- December 4, 2025
Palm Coast resident and tennis player Taralyn Bernard. Photo by Sierra Williams
USTA representatives Laura Bowen and George Henry talk about potential programs the USTA would offer at the Southern Recreation Center. Photo by Sierra Williams
Palm Coast Councilman Ty Miller. Photo by Sierra Williams
SIerra Williams
Staff writer
A hesitant Palm Coast City Council pumped the breaks on a proposed maintenance contract with the United States Tennis Association.
The management contract proposed the USTA take over most of the operations at the Southern Recreation Center, with the contract beginning in January 2026 and lasting five years to December 2031. The USTA states this would save Palm Coast $400,000 in personnel expenses, plus additional operating expenses.
But the City Council as a whole seemed hesitant to jump on board with the contract without more information and a financial breakdown of costs and potential revenue gains and losses.
“I see the potential on both sides, but I also see the risk,” Vice Mayor Theresa Carli Pontieri said at the Sept. 9 workshop meeting. The council will vote on the contract at its Sept. 16 business meeting.
The proposed contract stipulates Palm Coast would keep the revenue from community activities, event space rentals and food service contracts.
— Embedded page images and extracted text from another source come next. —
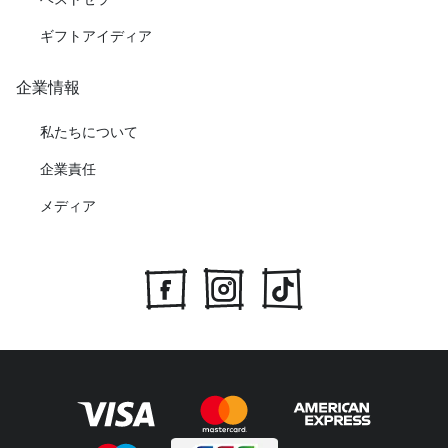
ギフトアイディア
企業情報
私たちについて
企業責任
メディア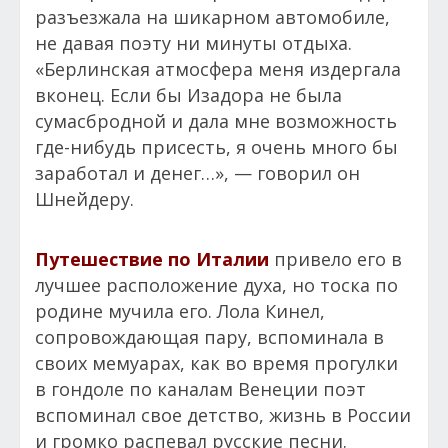
разъезжала на шикарном автомобиле,
не давая поэту ни минуты отдыха.
«Берлинская атмосфера меня издергала
вконец. Если бы Изадора не была
сумасбродной и дала мне возможность
где-нибудь присесть, я очень много бы
заработал и денег…», — говорил он
Шнейдеру.
Путешествие по Италии
привело его в
лучшее расположение духа, но тоска по
родине мучила его. Лола Кинел,
сопровождающая пару, вспоминала в
своих мемуарах, как во время прогулки
в гондоле по каналам Венеции поэт
вспоминал свое детство, жизнь в России
и громко распевал русские песни.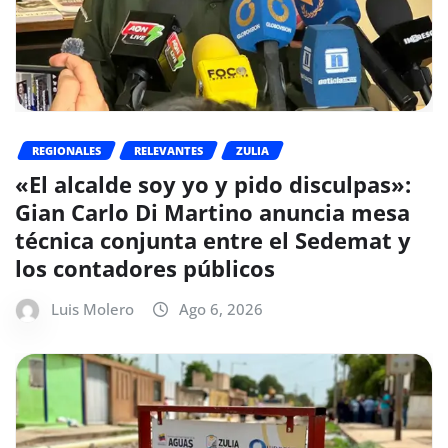
REGIONALES
RELEVANTES
ZULIA
«El alcalde soy yo y pido disculpas»:
Gian Carlo Di Martino anuncia mesa
técnica conjunta entre el Sedemat y
los contadores públicos
Luis Molero
Ago 6, 2026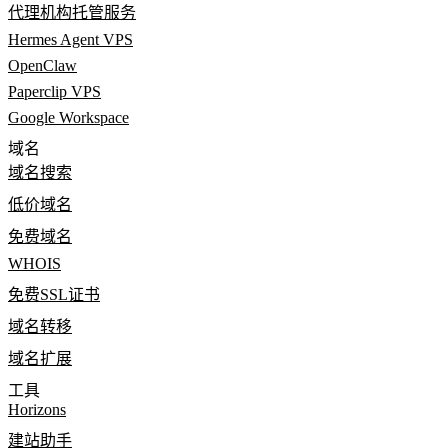
代理机构托管服务
Hermes Agent VPS
OpenClaw
Paperclip VPS
Google Workspace
域名
域名搜索
低价域名
免费域名
WHOIS
免费SSL证书
域名转移
域名扩展
工具
Horizons
建站助手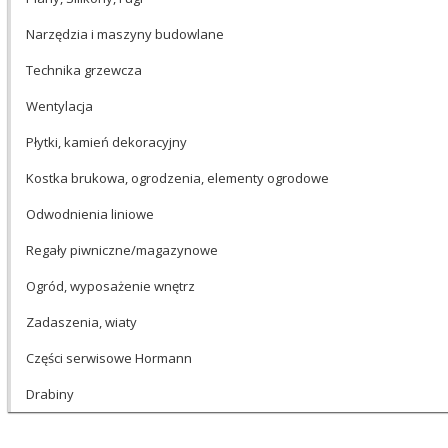
Narzędzia i maszyny budowlane
Technika grzewcza
Wentylacja
Płytki, kamień dekoracyjny
Kostka brukowa, ogrodzenia, elementy ogrodowe
Odwodnienia liniowe
Regały piwniczne/magazynowe
Ogród, wyposażenie wnętrz
Zadaszenia, wiaty
Części serwisowe Hormann
Drabiny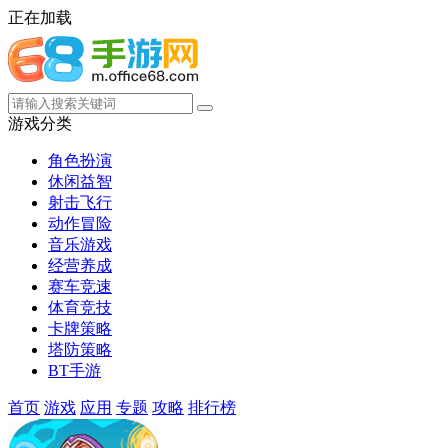
正在加载
游戏分类
角色扮演
休闲益智
射击飞行
动作冒险
音乐游戏
经营养成
赛车竞速
体育竞技
卡牌策略
塔防策略
BT手游
首页
游戏
应用
专题
攻略
排行榜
The USTA would keep the revenue from tennis and pickleball operations while also absorbing the cost of those equipment and supply needs.
USTA representative Laura Bowen said USTA Florida hosts the majority of tennis events in the state. The plan would have a variety of pro-led pickleball and tennis programs, though the number of proposed tennis programs was double what was proposed for pickleball. The pass-holder fees would stay the same.
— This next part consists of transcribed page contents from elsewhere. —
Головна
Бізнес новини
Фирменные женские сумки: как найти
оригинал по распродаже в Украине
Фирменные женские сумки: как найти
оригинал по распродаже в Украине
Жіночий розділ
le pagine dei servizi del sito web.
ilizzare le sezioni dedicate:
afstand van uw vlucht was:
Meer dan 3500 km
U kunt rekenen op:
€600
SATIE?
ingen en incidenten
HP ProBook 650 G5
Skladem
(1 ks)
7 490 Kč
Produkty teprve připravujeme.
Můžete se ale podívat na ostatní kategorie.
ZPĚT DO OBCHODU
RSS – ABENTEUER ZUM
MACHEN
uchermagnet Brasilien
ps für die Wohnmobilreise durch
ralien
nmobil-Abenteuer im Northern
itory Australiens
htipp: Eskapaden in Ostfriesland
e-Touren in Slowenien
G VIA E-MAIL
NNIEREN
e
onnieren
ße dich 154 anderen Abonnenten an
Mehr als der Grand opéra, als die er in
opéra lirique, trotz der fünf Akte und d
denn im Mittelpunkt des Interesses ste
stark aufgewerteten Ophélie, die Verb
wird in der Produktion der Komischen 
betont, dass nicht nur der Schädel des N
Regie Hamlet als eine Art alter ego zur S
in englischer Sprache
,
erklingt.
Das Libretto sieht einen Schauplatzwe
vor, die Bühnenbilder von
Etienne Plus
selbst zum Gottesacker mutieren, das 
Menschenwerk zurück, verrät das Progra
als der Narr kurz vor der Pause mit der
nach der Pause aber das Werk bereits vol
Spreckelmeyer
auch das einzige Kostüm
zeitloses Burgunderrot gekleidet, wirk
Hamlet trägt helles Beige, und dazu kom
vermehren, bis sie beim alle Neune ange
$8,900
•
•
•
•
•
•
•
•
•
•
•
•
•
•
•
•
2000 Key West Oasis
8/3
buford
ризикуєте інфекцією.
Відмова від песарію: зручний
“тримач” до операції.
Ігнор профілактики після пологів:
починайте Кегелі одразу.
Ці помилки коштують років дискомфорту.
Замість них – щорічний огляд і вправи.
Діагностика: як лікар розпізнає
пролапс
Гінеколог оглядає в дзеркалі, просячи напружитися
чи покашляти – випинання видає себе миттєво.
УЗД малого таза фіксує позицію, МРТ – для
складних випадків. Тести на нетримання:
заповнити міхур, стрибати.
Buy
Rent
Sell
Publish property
Councilman Dave Sullivan — who was on the Flagler County Commission when the city was building the Southern Recreation Center, in part with county Tourism Development Funds — said the city should wait until the facility has been open longer.
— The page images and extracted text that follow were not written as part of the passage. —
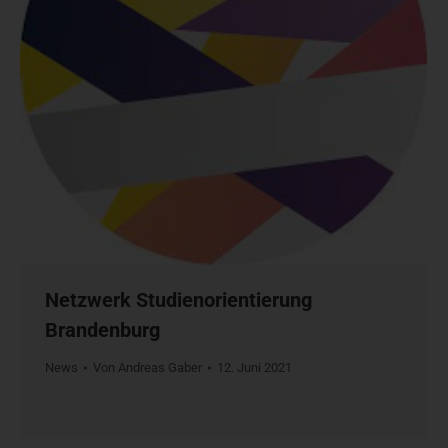
Netzwerk Studienorientierung
Brandenburg
News
Von
Andreas Gaber
12. Juni 2021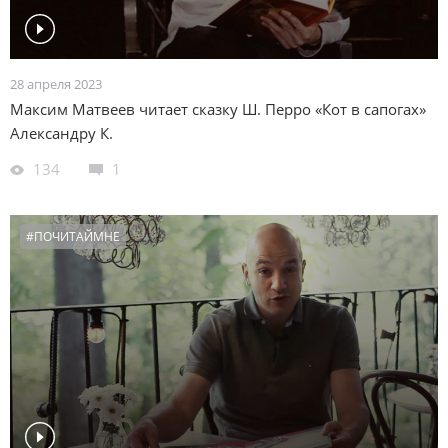
28 апреля 2023
Максим Матвеев читает сказку Ш. Перро «Кот в сапогах»
Александру К.
134
1
#ПОЧИТАЙМНЕ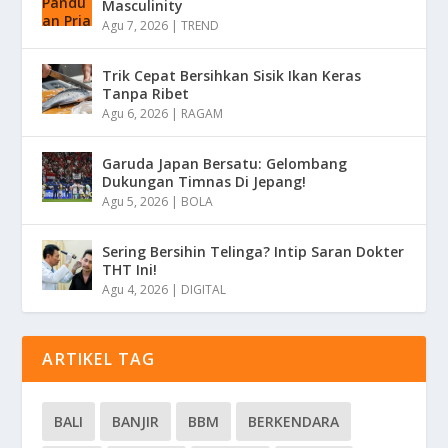
Masculinity
Agu 7, 2026
|
TREND
Trik Cepat Bersihkan Sisik Ikan Keras
Tanpa Ribet
Agu 6, 2026
|
RAGAM
Garuda Japan Bersatu: Gelombang
Dukungan Timnas Di Jepang!
Agu 5, 2026
|
BOLA
Sering Bersihin Telinga? Intip Saran Dokter
THT Ini!
Agu 4, 2026
|
DIGITAL
ARTIKEL TAG
BALI
BANJIR
BBM
BERKENDARA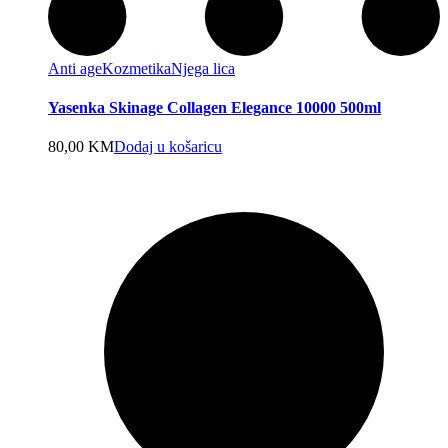
Anti age
Kozmetika
Njega lica
Yasenka Skinage Collagen Elegance 10000 500ml
80,00
KM
Dodaj u košaricu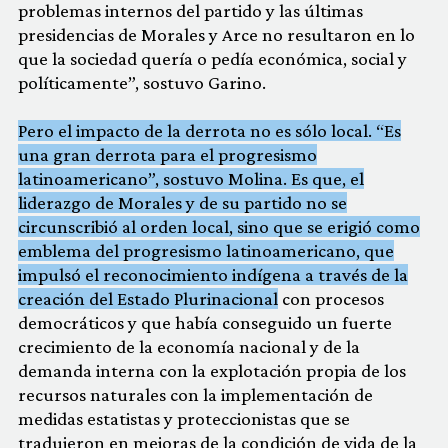
problemas internos del partido y las últimas
presidencias de Morales y Arce no resultaron en lo
que la sociedad quería o pedía económica, social y
políticamente”, sostuvo Garino.
Pero el impacto de la derrota no es sólo local. “Es
una gran derrota para el progresismo
latinoamericano”, sostuvo Molina. Es que, el
liderazgo de Morales y de su partido no se
circunscribió al orden local, sino que se erigió como
emblema del progresismo latinoamericano, que
impulsó el reconocimiento indígena a través de la
creación del Estado Plurinacional
con procesos
democráticos y que había conseguido un fuerte
crecimiento de la economía nacional y de la
demanda interna con la explotación propia de los
recursos naturales con la implementación de
medidas estatistas y proteccionistas que se
tradujeron en mejoras de la condición de vida de la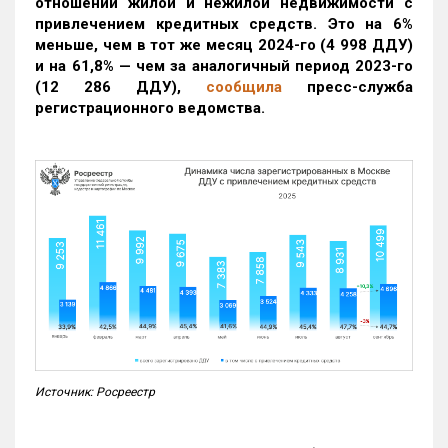
отношении жилой и нежилой недвижимости с
привлечением кредитных средств. Это на 6%
меньше, чем в тот же месяц 2024-го (4 998 ДДУ)
и на 61,8% — чем за аналогичный период 2023-го
(12 286 ДДУ)
,
сообщила
пресс-служба
регистрационного ведомства.
Источник: Росреестр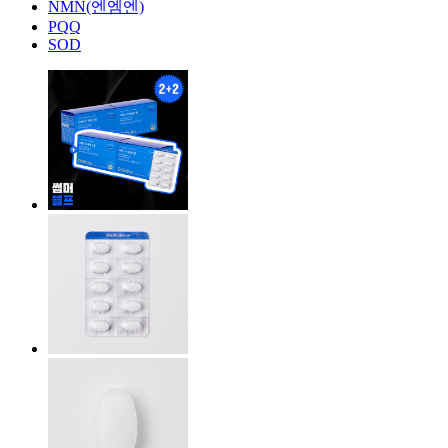
NMN(엔엠엔)
PQQ
SOD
“I think we’re still a little bit too early to do any major changing in the management now,” Sullivan said.
The Southern Recreation Center opened in 2024. Year-to-date, it has made $418,800 in revenue from a mixture of sources, including pickleball admission — the majority of the revenue, at $163,000 — and tennis admissions, at almost $55,000.
Expenses, though, are at $625,000 year-to-date, a $200,000 gap. But this is just the first year of operations. Parks and Recreation Director said it is overperforming; unlike the city’s golf course, which has been in the negative consistently for years, the center could still make cost-recovery under the city’s management.
“I really think that this is just getting off the ground and there’s a lot of revenue to be had,” Pontieri said.
A large organization like the USTA would be able to run programs at the facility more efficiently, at least according to resident and tennis player Taralyn Bernard. Bernard said she has had times where the center’s professional players have not shown up to programs or classes.
“I feel like it’s just not being run effectively,” Bernard said. “And paying this much money annually, I want something in return.”
A positive argument for the contract would be the potential tourism from a USTA-run facility in Palm Coast. Palm Coast already hosts an annual USTA tournament at the Southern Recreation Center every year and as a USTA-managed facility, it would have the resources to draw more tournaments to Palm Coast.
The USTA could also host additional junior and adult tournaments, as well as social events, at the Recreation Center, Bowen said.
“The economic impact for these types of events could be significant to the city, double or triple over time,” Bowen said.
Sullivan pointed out that the TDC grant awarded to Palm Coast was given with the idea that the Southern Recreation Center would draw additional tourism to the area.
Councilman Ty Miller pointed out that turning over maintenance of the facility to the USTA may remove some of the expenses from the city’s checkbook, but it takes away the revenue, too.
“If we lose all of our revenues, and we save a couple hundred grand in expenditures, net, we’re losing money here if we do this,” he said.
And, Pontieri pointed out, the city would still be on the hook for some of the maintenance expenses, like facility maintenance, utility costs and providing the material and labor for court maintenance.
Pontieri also pointed out that pickleball prospects remained relatively unknown in the contract.
Several members of the public had that concern. Resident and pickleball player Van Gibson said many pickleball players volunteer to help run some programs at the Southern Recreation Center.
He said their pickleball organization has grown to 400 members in Palm Coast, in large part because of the Recreation Center.
“I don’t want to go back to Holland Park and put my nets up to play pickleball because something has happened to change the chemistry that we have developed together,” he said.
Mayor Mike Norris and Councilman Charles Gambaro agreed that the center needed more time and that the council needed more information.
“I would say we could wait, go through a few more quarters and see how the Recreation Center is performing and revisit the topic,” Norris said.
Gambaro said it is the council’s mandate to be cost recovery on its Parks and Recreation amenities, similar to what the council is trying to do with the city’s golf course. The council should be consistent in its cost-recovery policy, he said.
“I think we need to understand the numbers before we can make a decision on anything,” Gambaro said. “But my concern is from a policy perspective, which is this board’s mandate, to make sure that we’re asking our staff to go take a look at this from a consistent perspective.”